During this test, dye may be infused via IV, which aids in producing precise images of the cardiac arteries. The examination is known as a CT coronary angiography if dye is utilized.

  • Cardiac catheterization and angiogram. A cardiologist gently inserts a flexible tube (catheter) into a blood vessel, typically in the wrist or groin, during cardiac catheterization. The catheter is carefully guided to the heart. X-rays aid in guiding it. Through the catheter, dye flows. The dye highlights the obstructions and improves the visibility of blood vessels on the photographs.

A balloon on the catheter’s tip can be inflated to open an artery if you need to treat an artery blockage. Usually, an artery is kept open with the aid of a mesh tube (stent).

Treatment

Changing one’s lifestyle to stop smoking, eat better, and exercise more is typically the first line of treatment for coronary artery disease. Medication and treatments are sometimes required.

Medications

To treat coronary artery disease, a variety of medications are available, including

  • Aspirin. Aspirin aids in blood thinning and the prevention of blood clots. For some persons, daily low-dose aspirin therapy may be suggested as the primary prevention of a heart attack or stroke.

Aspirin use on a regular basis may cause serious adverse effects, such as bleeding in the intestines and stomach. Aspiring should not be used prior to consultation with a doctor.

  • Cholesterol drugs. Drugs can lower bad cholesterol and lessen the formation of plaque in the arteries. Statins, niacin, fibrates, and bile acid sequestrants are examples of such medications.
  • Beta blockers. These medicines lower heart rate. Additionally, they lower blood pressure. Beta blockers may lower your risk of having another heart attack if you’ve already had one.
  • Calcium channel blockers. If you are unable to use beta blockers or if they don’t work for you, one of these medications can be suggested. It can aid in reducing the symptoms of chest discomfort.
  • Angiotensin-Converting Enzyme (ACE) inhibitors and Angiotensin II Receptor Blockers (ARBs). These drugs reduce blood pressure. They could prevent the progression of coronary artery disease.
  • Nitroglycerin. Heart arteries are widened with this medication. It can lessen or reduce chest pain. You can get nitroglycerin as a tablet, spray, or patch.
  • Ranolazine. This medicine helps those who are suffering from angina. It can be prescribed along with beta blockers or in place of them.

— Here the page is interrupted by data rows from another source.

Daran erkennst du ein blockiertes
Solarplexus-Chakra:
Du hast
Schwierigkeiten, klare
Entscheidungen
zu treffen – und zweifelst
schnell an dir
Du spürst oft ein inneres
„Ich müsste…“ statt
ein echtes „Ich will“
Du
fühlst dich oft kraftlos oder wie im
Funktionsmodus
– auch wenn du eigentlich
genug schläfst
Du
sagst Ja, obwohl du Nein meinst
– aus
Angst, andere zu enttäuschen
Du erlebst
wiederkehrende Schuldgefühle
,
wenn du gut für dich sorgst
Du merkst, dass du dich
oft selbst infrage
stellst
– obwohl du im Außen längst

Surgeries or other procedures

A clogged artery occasionally needs to be treated surgically. Options include:

  • Coronary angioplasty and stent placement. The goal of this surgery is to open blocked cardiac arteries. Percutaneous Coronary Intervention (PCI) is another name for it. A thin, flexible tube (catheter) is guided to the constricted section of the heart artery by the cardiologist. To help expand the narrowed artery and enhance blood flow, a small balloon is inflated.

During angioplasty, a tiny wire-mesh tube (stent) may be inserted into the artery. The artery is kept open by the stent. It lessens the possibility of the artery narrowing once more. Some stents help keep the arteries open by gradually releasing medication.

  • Coronary Artery Bypass Graft surgery (CABG). To construct a new path for blood to flow around the blockages. This “detour” procedure reinstates blood flow to the heart. CABG is a surgical procedure performed on individuals with multiple narrowed heart arteries, typically involving open-heart surgery.